Sonra merakla sordu arkadaşına.
- Diğerleri de fark etti mi?
- Yok canım, hepsinin kafaları iyiydi, benim dışımda hiçbiri
fark etmedi, dedi Selma.
- Ya Selmin? Selmin, son anda
gelmişti aklına Esther’in.
Selma duraksadı bir an.
- Doğrusunu söylemek gerekirse o konuda kesin bir şey diyemem sana. Yanılmıyorsam mutfağa girip çıkıyor, masayı topluyordu o esnada. Yani o kadar işin arasında seni fark etmemiş olabilir. Zaten bir iki dakika ancak sürdü.
Söylediklerine kendi de inanmamıştı Selma. Cin
gibi olduğunu biliyordu Selmin’in. Esther’in o tuhaf halini görse bile hemen
gidip Kemal’e yetiştirecek değildi ya.
Birden sohbete dalınca Selma'nın hatırını sormadığı geldi aklına.
- Peki sen neler yapıyorsun dün akşamdan bu yana? Timur’un keyfi
yerinde mi? Hasan nasıl? Bir solukta sıralamıştı soruları bir biri ardına.
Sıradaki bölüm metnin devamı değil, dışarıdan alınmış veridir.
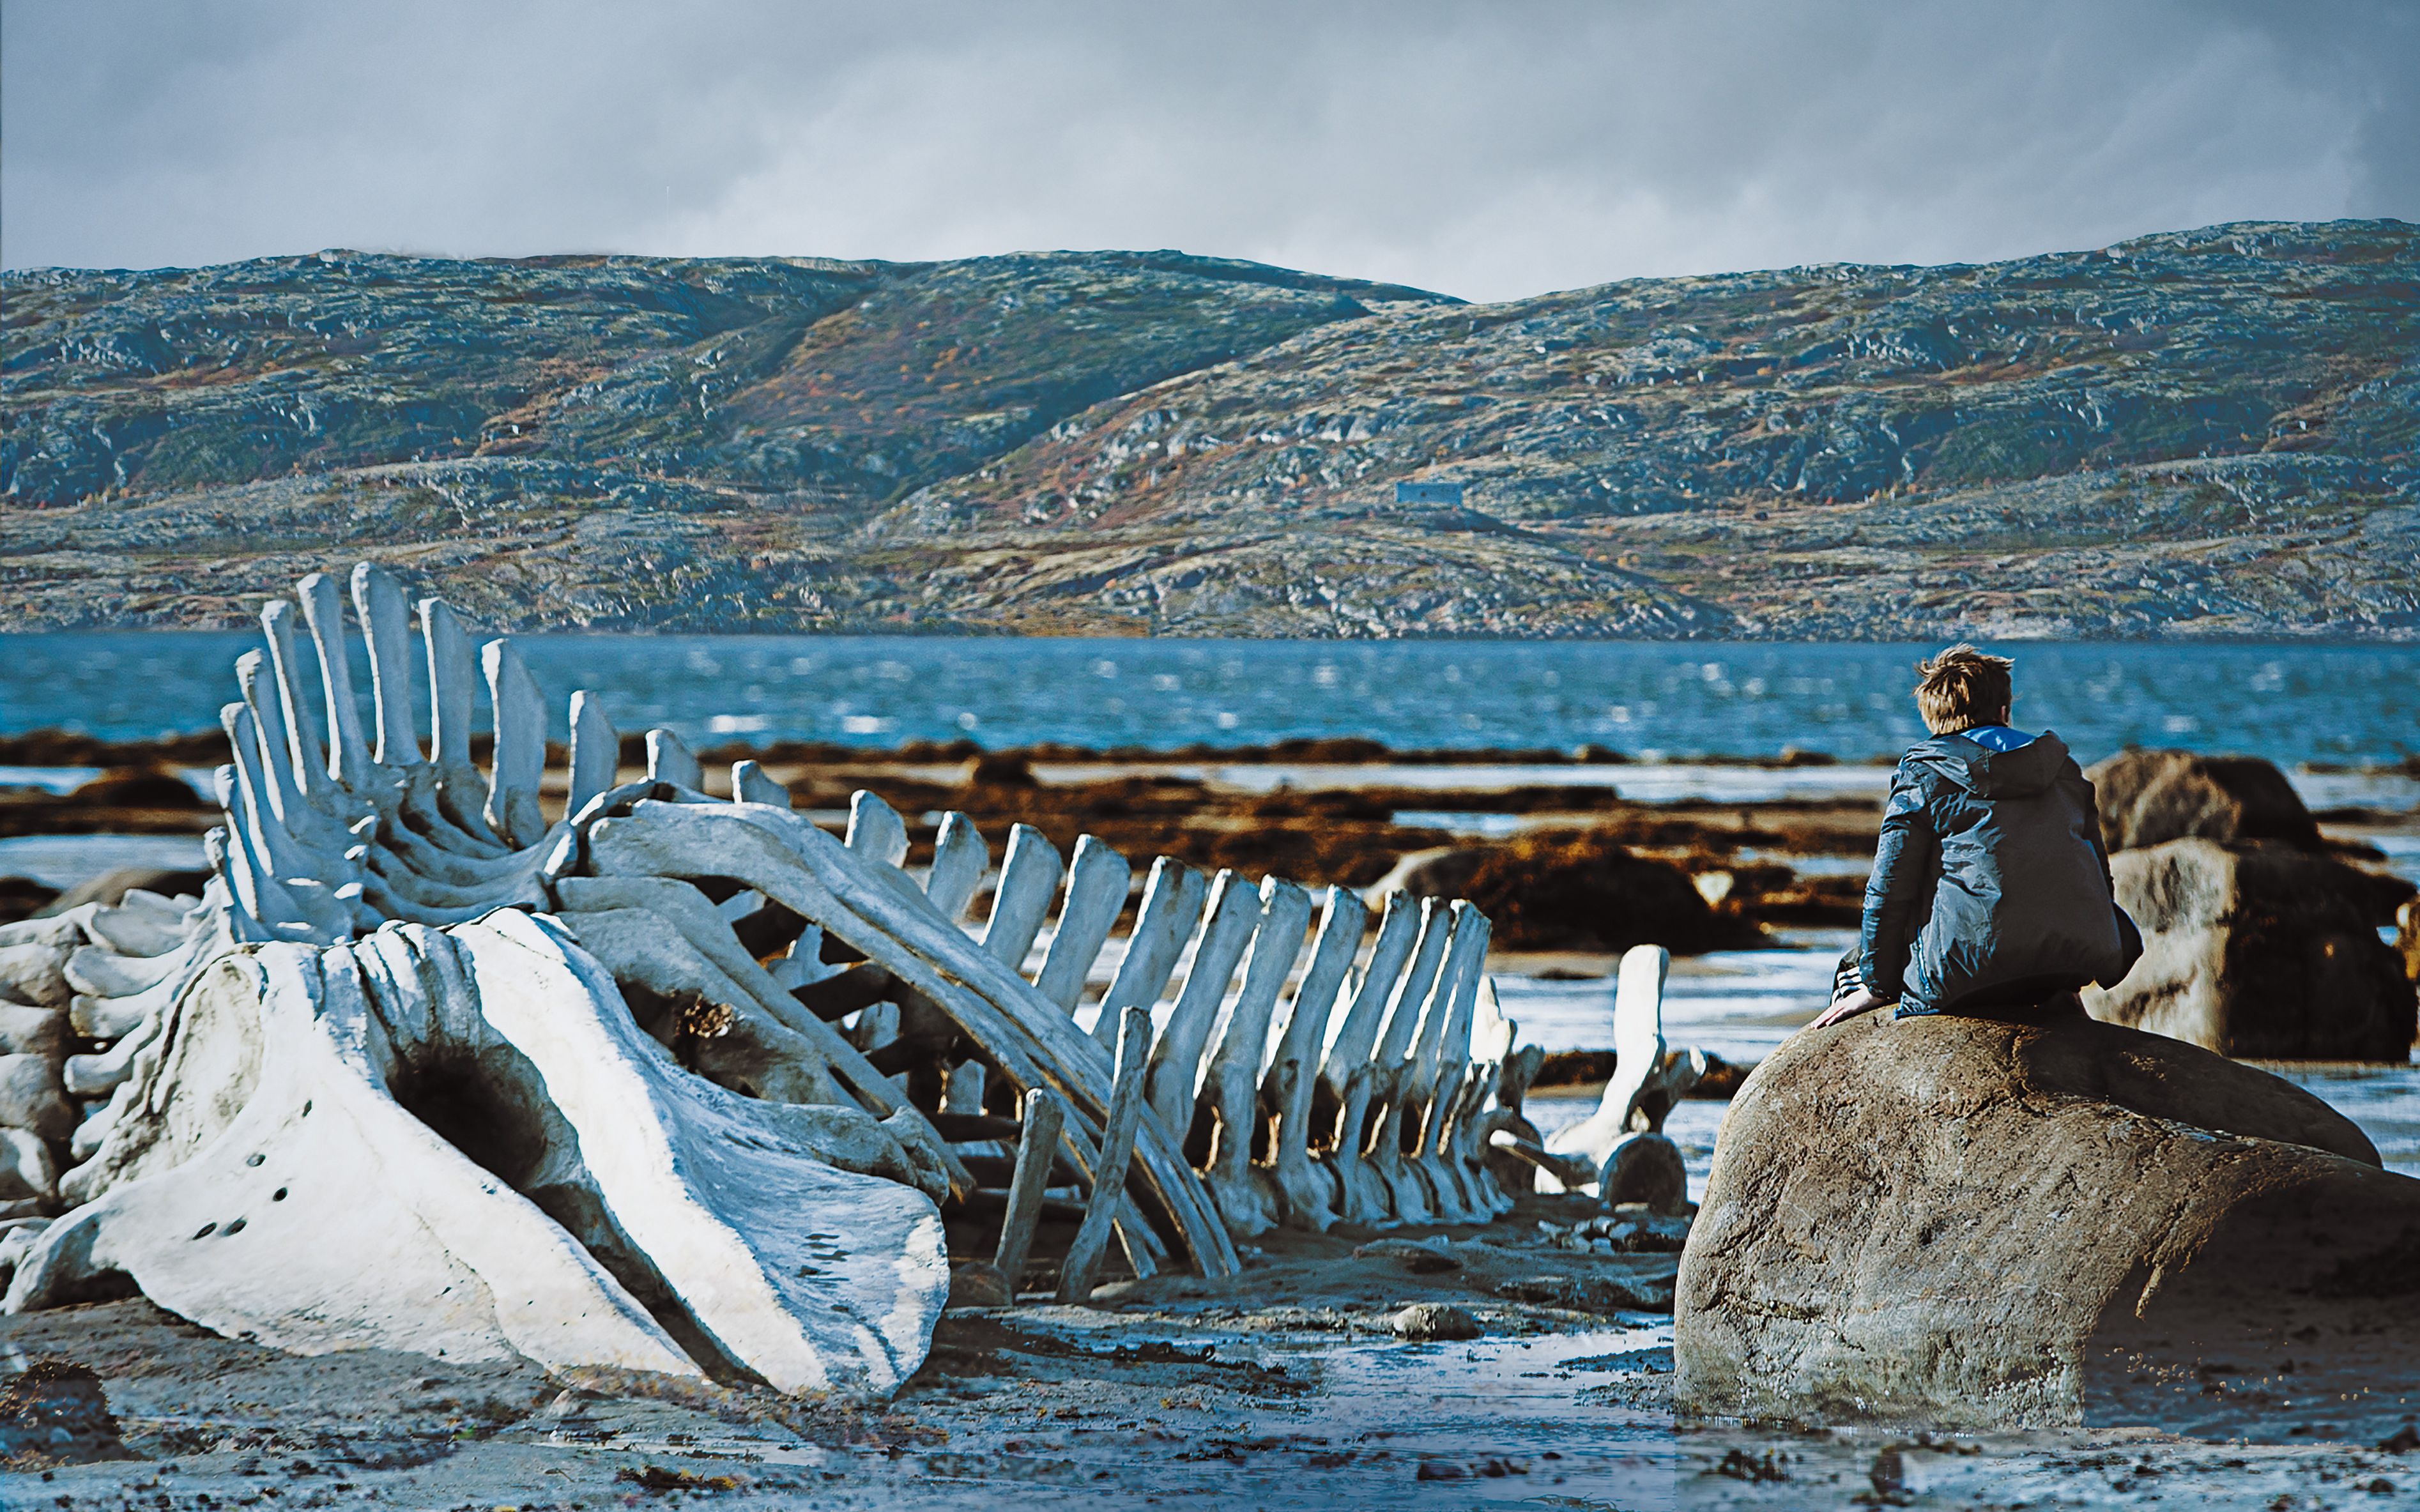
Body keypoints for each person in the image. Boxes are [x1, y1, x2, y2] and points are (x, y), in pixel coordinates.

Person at [1809, 645, 2141, 1030]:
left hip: (1968, 974)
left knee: (1851, 971)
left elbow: (1889, 889)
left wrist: (1878, 986)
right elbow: (2099, 878)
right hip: (2071, 966)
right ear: (2003, 711)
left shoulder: (1925, 774)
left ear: (1934, 720)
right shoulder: (2063, 769)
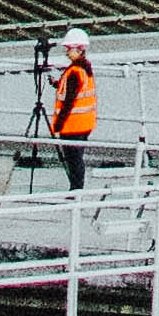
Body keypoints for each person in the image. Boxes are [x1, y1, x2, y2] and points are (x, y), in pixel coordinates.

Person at [46, 27, 98, 192]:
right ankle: (76, 188)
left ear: (79, 49)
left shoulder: (75, 71)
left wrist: (58, 125)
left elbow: (69, 101)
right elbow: (71, 89)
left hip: (73, 125)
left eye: (69, 49)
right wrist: (56, 83)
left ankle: (76, 189)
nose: (67, 53)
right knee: (77, 158)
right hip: (84, 124)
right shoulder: (84, 69)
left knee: (73, 159)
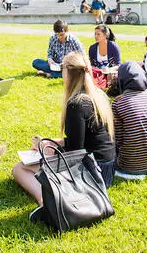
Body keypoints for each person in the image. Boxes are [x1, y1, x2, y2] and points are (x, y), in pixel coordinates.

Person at [12, 51, 115, 219]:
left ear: (68, 72)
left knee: (19, 169)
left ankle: (45, 203)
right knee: (41, 155)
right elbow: (84, 140)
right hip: (107, 168)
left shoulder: (76, 104)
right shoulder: (99, 96)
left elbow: (75, 153)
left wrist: (49, 150)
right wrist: (49, 143)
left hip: (92, 175)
- Ne olsun, hepsi iyiler. Timur’u anneannesine bıraktım. Hasan
memleketi kurtarmaya karar verdi.
- Nasıl yani? diye sordu merakla, Esther.
- Hiç sorma seninki particiliğe başladı. Futbol, briç derken, yeni bir oyuncak buldu kendine. Alaycı bir gülümseme belirdi yüzünde.